§ Task goal: Restate all of the data below word for word.

§ Records to use:
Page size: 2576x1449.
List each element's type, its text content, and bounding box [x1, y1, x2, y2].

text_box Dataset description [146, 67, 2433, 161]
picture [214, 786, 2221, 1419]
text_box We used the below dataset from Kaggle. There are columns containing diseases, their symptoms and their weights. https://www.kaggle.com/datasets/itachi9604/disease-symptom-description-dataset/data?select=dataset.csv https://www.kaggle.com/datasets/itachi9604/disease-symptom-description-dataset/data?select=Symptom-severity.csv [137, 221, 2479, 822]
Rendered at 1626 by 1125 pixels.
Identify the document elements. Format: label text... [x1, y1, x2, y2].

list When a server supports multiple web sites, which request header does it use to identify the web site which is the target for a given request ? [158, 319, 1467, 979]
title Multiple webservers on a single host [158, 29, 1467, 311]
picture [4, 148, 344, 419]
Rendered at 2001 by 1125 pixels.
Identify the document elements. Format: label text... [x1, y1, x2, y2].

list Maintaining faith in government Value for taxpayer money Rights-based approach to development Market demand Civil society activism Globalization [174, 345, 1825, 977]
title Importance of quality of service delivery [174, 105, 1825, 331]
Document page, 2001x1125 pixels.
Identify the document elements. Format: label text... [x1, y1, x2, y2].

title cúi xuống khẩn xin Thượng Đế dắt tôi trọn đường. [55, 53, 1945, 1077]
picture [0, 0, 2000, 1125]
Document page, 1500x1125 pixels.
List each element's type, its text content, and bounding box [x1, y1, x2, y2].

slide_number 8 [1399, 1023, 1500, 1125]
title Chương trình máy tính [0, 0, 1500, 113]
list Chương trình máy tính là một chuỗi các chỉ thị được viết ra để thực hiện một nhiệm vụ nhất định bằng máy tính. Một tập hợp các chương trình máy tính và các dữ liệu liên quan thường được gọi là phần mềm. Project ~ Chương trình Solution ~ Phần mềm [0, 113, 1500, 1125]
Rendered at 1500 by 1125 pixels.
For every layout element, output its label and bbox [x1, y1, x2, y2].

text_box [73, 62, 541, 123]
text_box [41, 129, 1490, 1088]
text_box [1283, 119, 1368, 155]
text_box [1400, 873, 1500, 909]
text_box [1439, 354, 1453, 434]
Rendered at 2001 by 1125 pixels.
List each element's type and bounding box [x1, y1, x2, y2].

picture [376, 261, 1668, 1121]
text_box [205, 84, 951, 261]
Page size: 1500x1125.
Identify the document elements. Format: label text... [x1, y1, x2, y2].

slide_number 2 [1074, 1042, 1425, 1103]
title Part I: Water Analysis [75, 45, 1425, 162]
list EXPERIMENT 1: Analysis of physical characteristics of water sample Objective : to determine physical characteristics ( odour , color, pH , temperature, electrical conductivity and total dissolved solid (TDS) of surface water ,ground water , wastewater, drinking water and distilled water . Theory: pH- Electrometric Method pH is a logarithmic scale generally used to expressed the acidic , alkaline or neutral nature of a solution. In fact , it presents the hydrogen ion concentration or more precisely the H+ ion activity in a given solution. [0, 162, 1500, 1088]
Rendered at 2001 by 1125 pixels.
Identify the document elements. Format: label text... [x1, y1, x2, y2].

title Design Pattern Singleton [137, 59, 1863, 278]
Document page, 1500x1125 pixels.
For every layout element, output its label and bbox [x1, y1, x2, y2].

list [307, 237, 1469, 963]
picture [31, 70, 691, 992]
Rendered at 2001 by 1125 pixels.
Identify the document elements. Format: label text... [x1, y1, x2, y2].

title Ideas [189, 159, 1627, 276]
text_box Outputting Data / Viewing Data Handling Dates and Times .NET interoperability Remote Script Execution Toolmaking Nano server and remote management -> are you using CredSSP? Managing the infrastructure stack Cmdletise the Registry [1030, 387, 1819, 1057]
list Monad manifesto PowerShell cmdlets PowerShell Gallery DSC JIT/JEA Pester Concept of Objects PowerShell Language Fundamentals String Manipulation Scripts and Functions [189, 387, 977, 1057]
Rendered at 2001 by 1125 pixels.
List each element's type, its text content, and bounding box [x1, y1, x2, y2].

§ Solved exercise:
Page size: 2576x1449.
List each element's type, its text content, and bounding box [x1, y1, x2, y2].

text_box Dataset description [146, 67, 2433, 161]
picture [214, 786, 2221, 1419]
text_box We used the below dataset from Kaggle. There are columns containing diseases, their symptoms and their weights. https://www.kaggle.com/datasets/itachi9604/disease-symptom-description-dataset/data?select=dataset.csv https://www.kaggle.com/datasets/itachi9604/disease-symptom-description-dataset/data?select=Symptom-severity.csv [137, 221, 2479, 822]
Rendered at 1626 by 1125 pixels.
Identify the document elements. Format: label text... [x1, y1, x2, y2].

list When a server supports multiple web sites, which request header does it use to identify the web site which is the target for a given request ? [158, 319, 1467, 979]
title Multiple webservers on a single host [158, 29, 1467, 311]
picture [4, 148, 344, 419]
Rendered at 2001 by 1125 pixels.
Identify the document elements. Format: label text... [x1, y1, x2, y2].

list Maintaining faith in government Value for taxpayer money Rights-based approach to development Market demand Civil society activism Globalization [174, 345, 1825, 977]
title Importance of quality of service delivery [174, 105, 1825, 331]
Document page, 2001x1125 pixels.
Identify the document elements. Format: label text... [x1, y1, x2, y2].

title cúi xuống khẩn xin Thượng Đế dắt tôi trọn đường. [55, 53, 1945, 1077]
picture [0, 0, 2000, 1125]
Document page, 1500x1125 pixels.
List each element's type, its text content, and bounding box [x1, y1, x2, y2].

slide_number 8 [1399, 1023, 1500, 1125]
title Chương trình máy tính [0, 0, 1500, 113]
list Chương trình máy tính là một chuỗi các chỉ thị được viết ra để thực hiện một nhiệm vụ nhất định bằng máy tính. Một tập hợp các chương trình máy tính và các dữ liệu liên quan thường được gọi là phần mềm. Project ~ Chương trình Solution ~ Phần mềm [0, 113, 1500, 1125]
Rendered at 1500 by 1125 pixels.
For every layout element, output its label and bbox [x1, y1, x2, y2].

text_box [73, 62, 541, 123]
text_box [41, 129, 1490, 1088]
text_box [1283, 119, 1368, 155]
text_box [1400, 873, 1500, 909]
text_box [1439, 354, 1453, 434]
Rendered at 2001 by 1125 pixels.
List each element's type and bounding box [x1, y1, x2, y2].

picture [376, 261, 1668, 1121]
text_box [205, 84, 951, 261]
Page size: 1500x1125.
Identify the document elements. Format: label text... [x1, y1, x2, y2].

slide_number 2 [1074, 1042, 1425, 1103]
title Part I: Water Analysis [75, 45, 1425, 162]
list EXPERIMENT 1: Analysis of physical characteristics of water sample Objective : to determine physical characteristics ( odour , color, pH , temperature, electrical conductivity and total dissolved solid (TDS) of surface water ,ground water , wastewater, drinking water and distilled water . Theory: pH- Electrometric Method pH is a logarithmic scale generally used to expressed the acidic , alkaline or neutral nature of a solution. In fact , it presents the hydrogen ion concentration or more precisely the H+ ion activity in a given solution. [0, 162, 1500, 1088]
Rendered at 2001 by 1125 pixels.
Identify the document elements. Format: label text... [x1, y1, x2, y2].

title Design Pattern Singleton [137, 59, 1863, 278]
Document page, 1500x1125 pixels.
For every layout element, output its label and bbox [x1, y1, x2, y2].

list [307, 237, 1469, 963]
picture [31, 70, 691, 992]
Rendered at 2001 by 1125 pixels.
Identify the document elements. Format: label text... [x1, y1, x2, y2].

title Ideas [189, 159, 1627, 276]
text_box Outputting Data / Viewing Data Handling Dates and Times .NET interoperability Remote Script Execution Toolmaking Nano server and remote management -> are you using CredSSP? Managing the infrastructure stack Cmdletise the Registry [1030, 387, 1819, 1057]
list Monad manifesto PowerShell cmdlets PowerShell Gallery DSC JIT/JEA Pester Concept of Objects PowerShell Language Fundamentals String Manipulation Scripts and Functions [189, 387, 977, 1057]
Rendered at 2001 by 1125 pixels.
List each element's type, its text content, and bounding box [x1, y1, x2, y2].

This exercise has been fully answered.